◆ Task requirements: Below are records; copy every line among them that contains the word "Left".

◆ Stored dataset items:
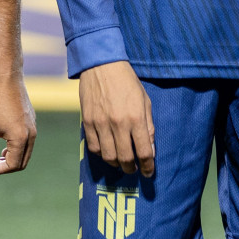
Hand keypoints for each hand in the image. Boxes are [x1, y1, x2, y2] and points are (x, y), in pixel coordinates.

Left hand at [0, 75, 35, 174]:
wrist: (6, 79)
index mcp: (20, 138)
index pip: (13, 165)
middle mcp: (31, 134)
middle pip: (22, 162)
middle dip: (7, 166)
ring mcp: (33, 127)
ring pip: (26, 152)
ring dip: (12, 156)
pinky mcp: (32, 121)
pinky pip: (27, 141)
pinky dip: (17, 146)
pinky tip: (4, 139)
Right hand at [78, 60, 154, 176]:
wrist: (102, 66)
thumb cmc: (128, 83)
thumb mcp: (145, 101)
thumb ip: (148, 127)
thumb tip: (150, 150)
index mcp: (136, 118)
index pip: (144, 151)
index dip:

---

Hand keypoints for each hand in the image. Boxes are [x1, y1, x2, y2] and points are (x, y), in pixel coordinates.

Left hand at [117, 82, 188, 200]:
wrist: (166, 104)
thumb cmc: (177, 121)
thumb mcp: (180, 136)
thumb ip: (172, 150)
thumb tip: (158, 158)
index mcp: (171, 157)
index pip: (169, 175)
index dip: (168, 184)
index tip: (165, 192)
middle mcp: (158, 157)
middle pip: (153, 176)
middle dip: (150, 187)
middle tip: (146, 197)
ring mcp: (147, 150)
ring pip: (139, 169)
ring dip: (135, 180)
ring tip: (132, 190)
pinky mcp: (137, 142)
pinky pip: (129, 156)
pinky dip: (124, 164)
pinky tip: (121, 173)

--

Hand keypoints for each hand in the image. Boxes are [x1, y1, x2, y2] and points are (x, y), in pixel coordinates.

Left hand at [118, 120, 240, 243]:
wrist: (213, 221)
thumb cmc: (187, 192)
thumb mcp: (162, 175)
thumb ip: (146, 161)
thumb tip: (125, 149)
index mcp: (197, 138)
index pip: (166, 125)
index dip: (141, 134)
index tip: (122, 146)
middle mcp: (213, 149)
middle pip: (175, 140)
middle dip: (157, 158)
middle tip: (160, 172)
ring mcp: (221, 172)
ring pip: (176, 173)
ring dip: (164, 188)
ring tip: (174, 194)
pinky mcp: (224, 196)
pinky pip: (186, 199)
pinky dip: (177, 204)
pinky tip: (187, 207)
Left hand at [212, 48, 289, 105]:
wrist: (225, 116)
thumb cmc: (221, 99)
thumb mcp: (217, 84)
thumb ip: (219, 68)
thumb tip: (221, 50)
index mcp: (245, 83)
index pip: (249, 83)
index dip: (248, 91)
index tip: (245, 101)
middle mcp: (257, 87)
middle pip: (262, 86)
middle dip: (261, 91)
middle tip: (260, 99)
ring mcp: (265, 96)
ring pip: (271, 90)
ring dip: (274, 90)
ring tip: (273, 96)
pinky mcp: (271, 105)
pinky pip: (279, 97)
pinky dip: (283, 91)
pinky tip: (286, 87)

◆ Written response:
Left hand at [0, 75, 35, 174]:
Left hand at [117, 82, 188, 200]:
Left hand at [118, 120, 240, 243]:
Left hand at [212, 48, 289, 105]:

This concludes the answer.